(Saved entries)
::::::::::

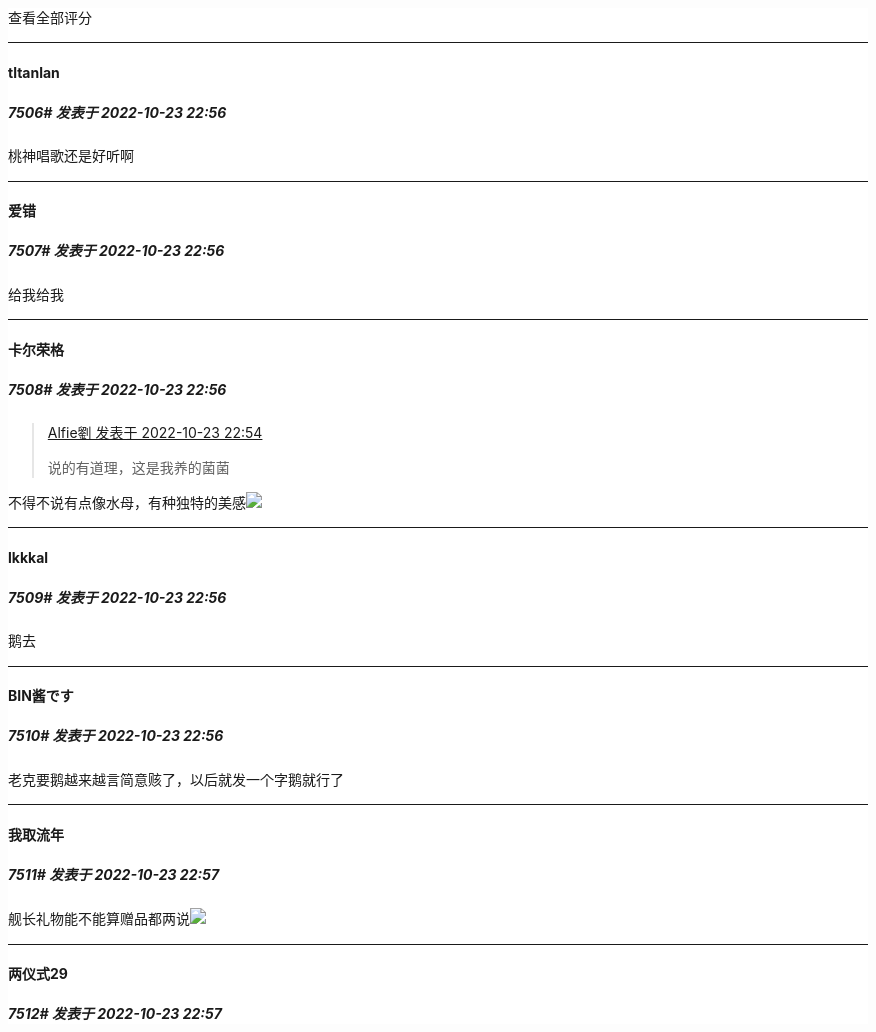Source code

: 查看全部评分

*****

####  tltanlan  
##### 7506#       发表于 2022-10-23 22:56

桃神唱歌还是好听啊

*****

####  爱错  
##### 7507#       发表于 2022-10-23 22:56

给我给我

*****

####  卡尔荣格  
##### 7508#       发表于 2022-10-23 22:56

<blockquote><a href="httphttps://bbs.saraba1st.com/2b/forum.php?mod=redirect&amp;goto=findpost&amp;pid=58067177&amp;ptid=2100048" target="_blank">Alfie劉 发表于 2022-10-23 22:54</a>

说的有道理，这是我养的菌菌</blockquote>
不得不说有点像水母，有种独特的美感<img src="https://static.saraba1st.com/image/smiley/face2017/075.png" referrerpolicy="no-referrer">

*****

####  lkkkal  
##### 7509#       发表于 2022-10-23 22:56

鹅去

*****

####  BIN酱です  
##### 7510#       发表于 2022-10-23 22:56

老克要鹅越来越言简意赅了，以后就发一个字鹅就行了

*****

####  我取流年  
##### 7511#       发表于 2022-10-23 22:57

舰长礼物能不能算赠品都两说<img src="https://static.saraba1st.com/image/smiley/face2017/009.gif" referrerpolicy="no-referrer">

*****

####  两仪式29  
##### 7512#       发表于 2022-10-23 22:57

::::::::::

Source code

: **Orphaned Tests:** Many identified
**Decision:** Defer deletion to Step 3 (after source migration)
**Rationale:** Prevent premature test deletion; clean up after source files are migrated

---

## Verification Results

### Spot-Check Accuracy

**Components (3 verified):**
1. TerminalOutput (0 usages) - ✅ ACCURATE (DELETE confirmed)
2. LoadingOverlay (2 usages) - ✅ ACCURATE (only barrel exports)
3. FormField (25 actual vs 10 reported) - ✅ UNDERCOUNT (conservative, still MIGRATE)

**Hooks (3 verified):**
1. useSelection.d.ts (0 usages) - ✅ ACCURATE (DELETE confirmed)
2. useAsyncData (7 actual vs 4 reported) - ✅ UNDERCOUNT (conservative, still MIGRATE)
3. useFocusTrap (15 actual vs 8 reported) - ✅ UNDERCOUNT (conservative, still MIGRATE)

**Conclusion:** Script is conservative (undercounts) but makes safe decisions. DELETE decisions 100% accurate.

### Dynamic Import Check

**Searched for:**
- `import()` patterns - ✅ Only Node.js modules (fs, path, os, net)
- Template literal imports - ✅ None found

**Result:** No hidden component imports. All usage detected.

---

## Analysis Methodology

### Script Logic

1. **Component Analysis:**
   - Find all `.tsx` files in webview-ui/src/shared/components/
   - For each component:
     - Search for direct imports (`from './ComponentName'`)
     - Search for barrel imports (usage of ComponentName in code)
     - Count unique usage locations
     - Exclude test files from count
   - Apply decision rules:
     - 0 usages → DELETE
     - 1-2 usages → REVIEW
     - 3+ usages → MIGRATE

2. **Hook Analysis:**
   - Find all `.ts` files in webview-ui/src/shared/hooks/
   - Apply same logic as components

::::::::::

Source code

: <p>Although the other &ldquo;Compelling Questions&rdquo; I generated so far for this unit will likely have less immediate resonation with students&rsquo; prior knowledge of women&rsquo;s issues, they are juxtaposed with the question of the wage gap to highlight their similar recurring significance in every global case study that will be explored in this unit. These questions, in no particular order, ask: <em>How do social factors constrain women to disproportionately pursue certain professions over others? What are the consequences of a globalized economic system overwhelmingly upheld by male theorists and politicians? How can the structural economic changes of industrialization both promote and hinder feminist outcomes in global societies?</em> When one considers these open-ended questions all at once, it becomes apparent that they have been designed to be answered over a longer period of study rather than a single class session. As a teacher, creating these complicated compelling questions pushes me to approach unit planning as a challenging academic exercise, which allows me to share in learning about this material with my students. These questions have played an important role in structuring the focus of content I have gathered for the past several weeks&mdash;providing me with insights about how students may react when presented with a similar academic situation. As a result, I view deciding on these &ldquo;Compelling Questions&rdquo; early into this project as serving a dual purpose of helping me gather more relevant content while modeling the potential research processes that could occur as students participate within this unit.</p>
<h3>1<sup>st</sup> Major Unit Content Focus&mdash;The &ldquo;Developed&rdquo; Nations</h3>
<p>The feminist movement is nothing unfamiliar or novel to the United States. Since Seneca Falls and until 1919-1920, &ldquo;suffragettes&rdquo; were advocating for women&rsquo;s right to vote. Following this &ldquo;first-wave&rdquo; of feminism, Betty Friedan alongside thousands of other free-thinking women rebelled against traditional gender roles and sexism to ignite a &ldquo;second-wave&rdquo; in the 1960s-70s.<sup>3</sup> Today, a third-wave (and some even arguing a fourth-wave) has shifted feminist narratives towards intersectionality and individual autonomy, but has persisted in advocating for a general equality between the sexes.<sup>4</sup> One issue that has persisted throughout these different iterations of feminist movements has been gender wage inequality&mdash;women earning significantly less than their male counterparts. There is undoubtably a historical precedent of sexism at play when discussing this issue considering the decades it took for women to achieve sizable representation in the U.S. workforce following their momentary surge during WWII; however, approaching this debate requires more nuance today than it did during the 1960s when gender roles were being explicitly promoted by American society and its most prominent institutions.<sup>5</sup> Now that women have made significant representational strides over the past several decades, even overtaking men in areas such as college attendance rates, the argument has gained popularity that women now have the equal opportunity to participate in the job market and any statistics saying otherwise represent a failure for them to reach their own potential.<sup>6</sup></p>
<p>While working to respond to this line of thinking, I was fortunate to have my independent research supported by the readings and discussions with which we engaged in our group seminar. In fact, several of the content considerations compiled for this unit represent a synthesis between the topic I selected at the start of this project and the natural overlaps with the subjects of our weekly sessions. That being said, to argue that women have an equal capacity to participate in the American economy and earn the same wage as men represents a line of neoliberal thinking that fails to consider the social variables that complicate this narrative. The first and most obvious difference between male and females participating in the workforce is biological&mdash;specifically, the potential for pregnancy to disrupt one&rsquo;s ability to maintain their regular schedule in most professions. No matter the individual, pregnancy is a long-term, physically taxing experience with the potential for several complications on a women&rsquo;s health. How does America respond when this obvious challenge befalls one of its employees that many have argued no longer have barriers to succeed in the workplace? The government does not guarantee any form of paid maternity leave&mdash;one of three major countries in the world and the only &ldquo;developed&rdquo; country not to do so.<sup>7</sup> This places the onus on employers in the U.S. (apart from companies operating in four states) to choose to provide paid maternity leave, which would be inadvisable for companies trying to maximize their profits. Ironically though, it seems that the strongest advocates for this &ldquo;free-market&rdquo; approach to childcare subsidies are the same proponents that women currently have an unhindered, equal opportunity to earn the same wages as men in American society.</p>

::::::::::

Problem » Wherever the string "referrerpolicy" appears in the data above, report the whole line.

Exercise response »
不得不说有点像水母，有种独特的美感<img src="https://static.saraba1st.com/image/smiley/face2017/075.png" referrerpolicy="no-referrer">
舰长礼物能不能算赠品都两说<img src="https://static.saraba1st.com/image/smiley/face2017/009.gif" referrerpolicy="no-referrer">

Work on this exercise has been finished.